• WHAT IS REQUIRED
Restate each of the lines given below, word for word.
★ ★ ★ ★ ★
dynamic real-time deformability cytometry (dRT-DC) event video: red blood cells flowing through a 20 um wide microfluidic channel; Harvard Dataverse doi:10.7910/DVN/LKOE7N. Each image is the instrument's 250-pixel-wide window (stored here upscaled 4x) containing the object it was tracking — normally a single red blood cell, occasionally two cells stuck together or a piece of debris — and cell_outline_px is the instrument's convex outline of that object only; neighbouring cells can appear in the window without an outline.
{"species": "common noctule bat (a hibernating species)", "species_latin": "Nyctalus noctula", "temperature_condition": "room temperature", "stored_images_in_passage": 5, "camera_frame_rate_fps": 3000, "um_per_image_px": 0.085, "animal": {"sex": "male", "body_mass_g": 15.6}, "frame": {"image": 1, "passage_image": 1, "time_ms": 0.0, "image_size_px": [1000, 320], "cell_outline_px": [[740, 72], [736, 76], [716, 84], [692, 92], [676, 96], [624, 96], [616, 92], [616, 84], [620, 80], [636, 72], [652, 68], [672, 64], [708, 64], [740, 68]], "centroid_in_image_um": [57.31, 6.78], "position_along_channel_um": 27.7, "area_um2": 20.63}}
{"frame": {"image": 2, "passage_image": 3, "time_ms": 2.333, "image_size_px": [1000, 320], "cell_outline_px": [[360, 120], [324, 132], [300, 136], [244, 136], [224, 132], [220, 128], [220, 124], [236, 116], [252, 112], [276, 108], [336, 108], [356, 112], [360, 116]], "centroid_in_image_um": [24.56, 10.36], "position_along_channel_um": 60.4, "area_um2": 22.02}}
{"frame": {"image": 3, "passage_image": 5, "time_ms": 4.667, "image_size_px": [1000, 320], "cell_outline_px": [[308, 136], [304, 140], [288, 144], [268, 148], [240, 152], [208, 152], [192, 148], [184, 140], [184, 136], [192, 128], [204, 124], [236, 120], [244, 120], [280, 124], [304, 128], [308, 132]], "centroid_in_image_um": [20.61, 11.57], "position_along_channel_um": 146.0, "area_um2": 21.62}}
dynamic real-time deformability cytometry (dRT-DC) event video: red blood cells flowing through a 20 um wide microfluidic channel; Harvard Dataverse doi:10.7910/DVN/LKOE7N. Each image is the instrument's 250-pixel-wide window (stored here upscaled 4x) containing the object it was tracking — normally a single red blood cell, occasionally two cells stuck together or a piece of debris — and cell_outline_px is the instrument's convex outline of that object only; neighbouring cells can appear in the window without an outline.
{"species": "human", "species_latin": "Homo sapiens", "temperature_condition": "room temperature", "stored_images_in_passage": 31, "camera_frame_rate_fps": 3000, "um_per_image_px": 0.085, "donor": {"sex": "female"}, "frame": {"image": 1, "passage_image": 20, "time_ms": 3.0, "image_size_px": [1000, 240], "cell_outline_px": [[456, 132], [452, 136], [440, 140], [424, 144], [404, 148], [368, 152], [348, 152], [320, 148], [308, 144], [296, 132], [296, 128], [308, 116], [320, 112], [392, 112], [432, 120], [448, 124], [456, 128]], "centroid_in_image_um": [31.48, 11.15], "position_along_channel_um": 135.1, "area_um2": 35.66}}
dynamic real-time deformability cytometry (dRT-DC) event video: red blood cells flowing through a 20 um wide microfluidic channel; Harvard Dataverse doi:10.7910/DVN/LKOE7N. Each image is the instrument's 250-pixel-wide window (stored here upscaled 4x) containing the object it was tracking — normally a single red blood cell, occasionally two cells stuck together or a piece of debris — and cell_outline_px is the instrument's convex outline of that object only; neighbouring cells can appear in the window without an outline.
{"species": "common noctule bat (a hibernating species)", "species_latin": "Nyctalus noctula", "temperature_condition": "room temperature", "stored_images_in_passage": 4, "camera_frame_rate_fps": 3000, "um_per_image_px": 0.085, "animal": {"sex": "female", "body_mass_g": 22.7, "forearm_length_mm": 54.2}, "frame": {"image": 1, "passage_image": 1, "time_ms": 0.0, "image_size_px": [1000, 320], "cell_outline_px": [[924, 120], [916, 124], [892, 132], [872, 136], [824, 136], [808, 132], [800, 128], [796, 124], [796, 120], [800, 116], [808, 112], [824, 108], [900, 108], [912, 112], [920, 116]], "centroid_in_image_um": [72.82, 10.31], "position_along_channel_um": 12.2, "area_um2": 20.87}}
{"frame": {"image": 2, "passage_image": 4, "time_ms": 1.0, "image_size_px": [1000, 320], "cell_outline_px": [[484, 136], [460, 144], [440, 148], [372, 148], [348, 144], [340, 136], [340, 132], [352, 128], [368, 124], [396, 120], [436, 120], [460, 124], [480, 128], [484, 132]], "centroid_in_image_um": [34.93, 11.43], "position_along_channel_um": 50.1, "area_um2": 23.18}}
★ ★ ★ ★ ★
• FULL OUTPUT
dynamic real-time deformability cytometry (dRT-DC) event video: red blood cells flowing through a 20 um wide microfluidic channel; Harvard Dataverse doi:10.7910/DVN/LKOE7N. Each image is the instrument's 250-pixel-wide window (stored here upscaled 4x) containing the object it was tracking — normally a single red blood cell, occasionally two cells stuck together or a piece of debris — and cell_outline_px is the instrument's convex outline of that object only; neighbouring cells can appear in the window without an outline.
{"species": "common noctule bat (a hibernating species)", "species_latin": "Nyctalus noctula", "temperature_condition": "room temperature", "stored_images_in_passage": 5, "camera_frame_rate_fps": 3000, "um_per_image_px": 0.085, "animal": {"sex": "male", "body_mass_g": 15.6}, "frame": {"image": 1, "passage_image": 1, "time_ms": 0.0, "image_size_px": [1000, 320], "cell_outline_px": [[740, 72], [736, 76], [716, 84], [692, 92], [676, 96], [624, 96], [616, 92], [616, 84], [620, 80], [636, 72], [652, 68], [672, 64], [708, 64], [740, 68]], "centroid_in_image_um": [57.31, 6.78], "position_along_channel_um": 27.7, "area_um2": 20.63}}
{"frame": {"image": 2, "passage_image": 3, "time_ms": 2.333, "image_size_px": [1000, 320], "cell_outline_px": [[360, 120], [324, 132], [300, 136], [244, 136], [224, 132], [220, 128], [220, 124], [236, 116], [252, 112], [276, 108], [336, 108], [356, 112], [360, 116]], "centroid_in_image_um": [24.56, 10.36], "position_along_channel_um": 60.4, "area_um2": 22.02}}
{"frame": {"image": 3, "passage_image": 5, "time_ms": 4.667, "image_size_px": [1000, 320], "cell_outline_px": [[308, 136], [304, 140], [288, 144], [268, 148], [240, 152], [208, 152], [192, 148], [184, 140], [184, 136], [192, 128], [204, 124], [236, 120], [244, 120], [280, 124], [304, 128], [308, 132]], "centroid_in_image_um": [20.61, 11.57], "position_along_channel_um": 146.0, "area_um2": 21.62}}
dynamic real-time deformability cytometry (dRT-DC) event video: red blood cells flowing through a 20 um wide microfluidic channel; Harvard Dataverse doi:10.7910/DVN/LKOE7N. Each image is the instrument's 250-pixel-wide window (stored here upscaled 4x) containing the object it was tracking — normally a single red blood cell, occasionally two cells stuck together or a piece of debris — and cell_outline_px is the instrument's convex outline of that object only; neighbouring cells can appear in the window without an outline.
{"species": "human", "species_latin": "Homo sapiens", "temperature_condition": "room temperature", "stored_images_in_passage": 31, "camera_frame_rate_fps": 3000, "um_per_image_px": 0.085, "donor": {"sex": "female"}, "frame": {"image": 1, "passage_image": 20, "time_ms": 3.0, "image_size_px": [1000, 240], "cell_outline_px": [[456, 132], [452, 136], [440, 140], [424, 144], [404, 148], [368, 152], [348, 152], [320, 148], [308, 144], [296, 132], [296, 128], [308, 116], [320, 112], [392, 112], [432, 120], [448, 124], [456, 128]], "centroid_in_image_um": [31.48, 11.15], "position_along_channel_um": 135.1, "area_um2": 35.66}}
dynamic real-time deformability cytometry (dRT-DC) event video: red blood cells flowing through a 20 um wide microfluidic channel; Harvard Dataverse doi:10.7910/DVN/LKOE7N. Each image is the instrument's 250-pixel-wide window (stored here upscaled 4x) containing the object it was tracking — normally a single red blood cell, occasionally two cells stuck together or a piece of debris — and cell_outline_px is the instrument's convex outline of that object only; neighbouring cells can appear in the window without an outline.
{"species": "common noctule bat (a hibernating species)", "species_latin": "Nyctalus noctula", "temperature_condition": "room temperature", "stored_images_in_passage": 4, "camera_frame_rate_fps": 3000, "um_per_image_px": 0.085, "animal": {"sex": "female", "body_mass_g": 22.7, "forearm_length_mm": 54.2}, "frame": {"image": 1, "passage_image": 1, "time_ms": 0.0, "image_size_px": [1000, 320], "cell_outline_px": [[924, 120], [916, 124], [892, 132], [872, 136], [824, 136], [808, 132], [800, 128], [796, 124], [796, 120], [800, 116], [808, 112], [824, 108], [900, 108], [912, 112], [920, 116]], "centroid_in_image_um": [72.82, 10.31], "position_along_channel_um": 12.2, "area_um2": 20.87}}
{"frame": {"image": 2, "passage_image": 4, "time_ms": 1.0, "image_size_px": [1000, 320], "cell_outline_px": [[484, 136], [460, 144], [440, 148], [372, 148], [348, 144], [340, 136], [340, 132], [352, 128], [368, 124], [396, 120], [436, 120], [460, 124], [480, 128], [484, 132]], "centroid_in_image_um": [34.93, 11.43], "position_along_channel_um": 50.1, "area_um2": 23.18}}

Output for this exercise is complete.